• ПРИВЕДЁННЫЙ ТЕКСТ:
Выбрать главу

Таким образом, Хайек сам обосновывает необходимость естественнонаучного изучения традиций — величайшего культурного достояния и мощнейшего фактора территориального развития. В отличие от представительной демократии, науки или разделения властей, традиции так же, как и языки до их кодификации, не являются изобретением или открытием, то есть результатом сознательного творчества. Они возникли естественным путем, так же, как климат, растительность и залежи руд на данной территории, и лишь ход исторического процесса сделал их важнейшим ресурсом, превратил в мощнейший фактор развития и ценнейшую часть национального богатства. Только при таком подходе к традициям можно понять, каким образом бедные и отсталые страны, обделенные практически всеми природными ресурсами, совершили головокружительный рывок в будущее, в то время как страны, несравненно более щедро наделенные природой, десятилетиями не могут выбраться из болота стагнации. Это, разумеется, очень важно для обсуждаемой нами темы, но как бы осталась за кадром биологическая составляющая процессов развития. Трудно предположить, что она не играет существенной роли. Нам никак нельзя повторять старую ошибку насчет включенности низшего в высшее и подчиненности ему. Реальность многоуровнева, и все ее уровни равноправны.

• ЧТО СДЕЛАТЬ: Проверьте по тексту о традициях, верны ли три утверждения: (a) традиции появились в результате сознательного творчества; (b) традиции возникли естественным путём, как климат и растительность; (c) уровни реальности не равны между собой. На каждое ответьте «да» или «нет» и приведите точную цитату из текста, которая это решает. Строки, которые идут дальше, к этому тексту отношения не имеют.

• ИСХОДНЫЕ ДАННЫЕ:
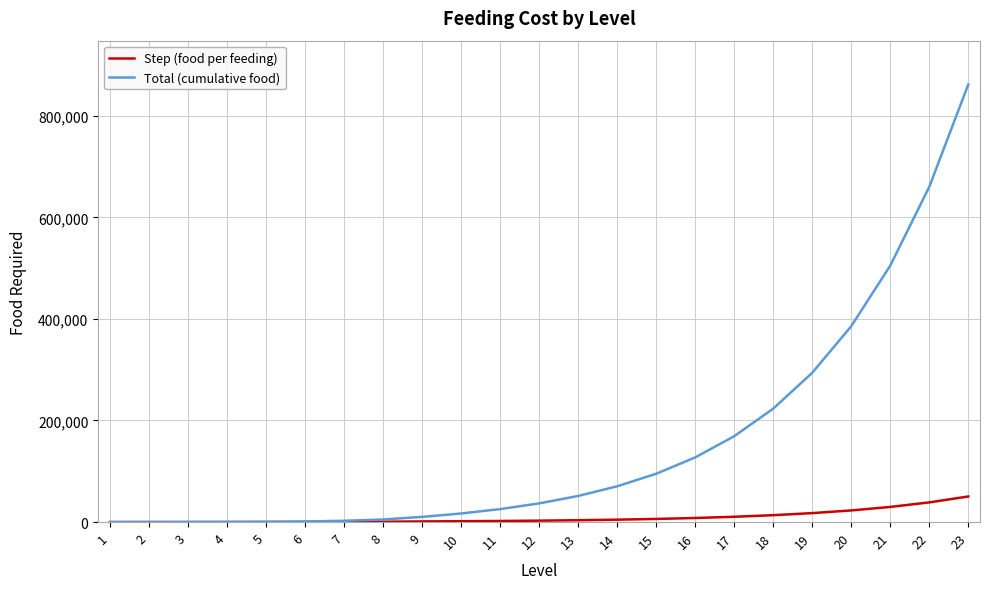

At how many categories does at least one series exceed 722519?

1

• ОТВЕТ К ЗАДАНИЮ:
(a) Нет: «традиции так же, как и языки до их кодификации, не являются изобретением или открытием, то есть результатом сознательного творчества».
(b) Да: «Они возникли естественным путем, так же, как климат, растительность и залежи руд на данной территории».
(c) Нет: «Реальность многоуровнева, и все ее уровни равноправны».